How might OCR ramp up its efforts?
As I write these words, OCR’s future remains uncertain, as it depends largely on the outcome of the upcoming presidential election. The vast majority (99%) of OCR staff are career civil servants, not partisan political appointees, and they’ve shown for more than five decades that they will continue to do careful, important work regardless of who sleeps in the White House. Still, though, the election will have significant consequences for OCR.
If President Donald Trump is reelected, I assume that OCR will continue to remain at or near current staffing levels, Obama-era policy guidance will continue to be scuttled or shelved, and the agency’s career staff will continue doing its level best to monitor, investigate, and resolve civil rights violations.
Less clear is what will happen if Joe Biden wins the election. Biden’s website states that he plans to increase education funding dramatically and will support programs meant to ensure that “no child’s education opportunity is determined by their ZIP code, parents’ income, race, or disability.” That sounds good. However, the devil’s in the details. My first recommendation would be for him to restore OCR’s staffing to Reagan-era levels (i.e., double it) and appoint leaders at ED who will reaffirm and update Obama-era civil rights policies and protect the CRDC from recent and proposed cuts.
At the same time, OCR should become more proactive in investigating glaring achievement and opportunity gaps within and between school districts and perhaps within states, which ESSA (like NCLB before it) has done little to address. Further, OCR should more systemically share information about possible civil rights violations, gaps in student access, school climate problems, and so on with ED’s Office of Elementary and Secondary Education (which enforces ESSA).
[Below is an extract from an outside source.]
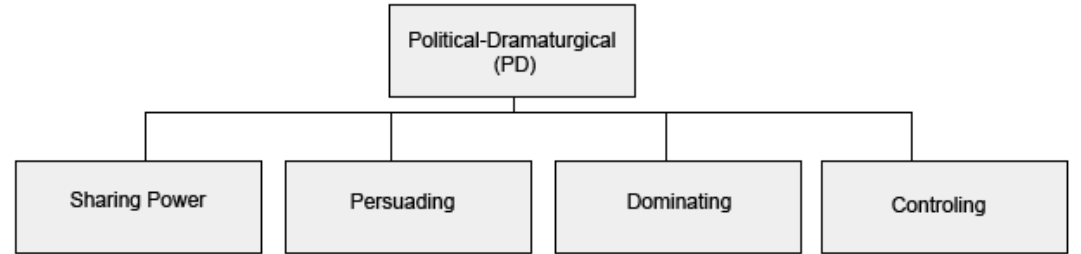
Figure 3 . Political-dramaturgical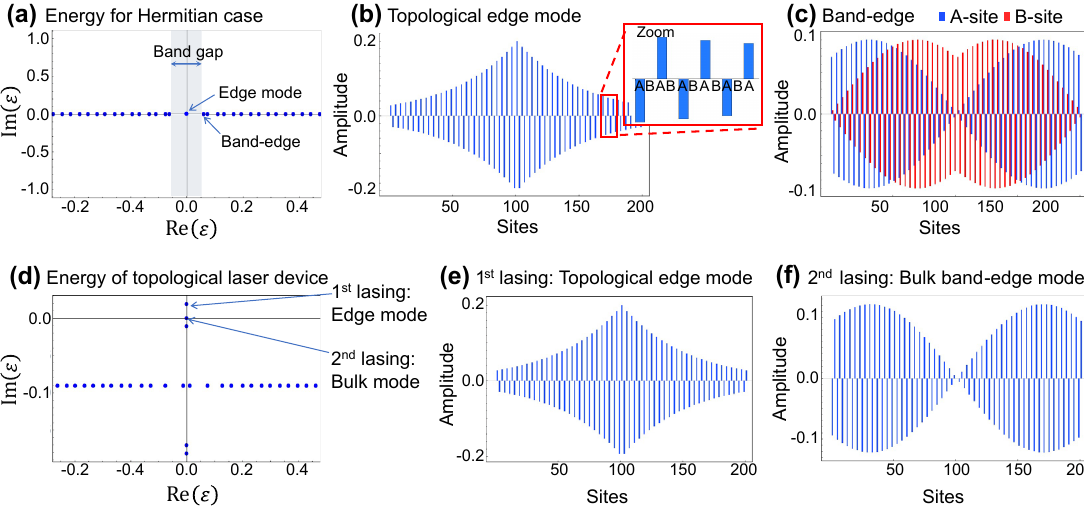
Figure 2: Eigenstates of the edge mode and band-edge bulk mode. (a) The eigenenergies 𝜀 in the complex energy plane for the Hermitian case, zoomed around origin. (b) Spatial profile of the topological edge mode. The inset shows that the edge mode has non-zero amplitudes only on A -sites. (c) Spatial profile of the band-edge bulk mode for comparison. For (a)–(c), the parameters used are 𝜅 complex energy plane for the topological laser system with gain and loss, zoomed around origin. (e) Spatial profile of the first lasing mode, i.e., topological edge mode. (f) Spatial profile of the second lasing mode stemming from an amplified bulk mode, exhibiting non-zero amplitudes only on A -sites. For (d)–(f), the parameters used are 𝜅 n tri = 100 and n topo = 101. In ((b), (c), (e) and (f)), blue and red bars indicate the amplitudes on A -site and B -site,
Finally, the White House should work with Congress to encourage states, districts, and the executive branch to return to the business of eradicating racial segregation from schools. Congress should also explore legal avenues to increase the ability of the departments of Education and Justice to eliminate racial segregation and race-based educational disparities in states and districts. This is essential because, despite all its fine work in this area, only 8% of OCR’s substantive resolutions since 2013 have addressed racial discrimination (OCR, 2019). OCR should also collaborate with other ED offices and federal and state agencies to establish or reinvigorate technical assistance teams and grant programs designed to reduce racial segregation and close opportunity gaps.
No single federal agency can enforce its way to equity — to reach that goal will take concerted action across the federal government, as well as a renewed commitment from state and local governments, school communities, and advocates. Still, OCR could be poised to play a much larger role in the coming years to help schools and educators pick up the baton from the civil rights movement.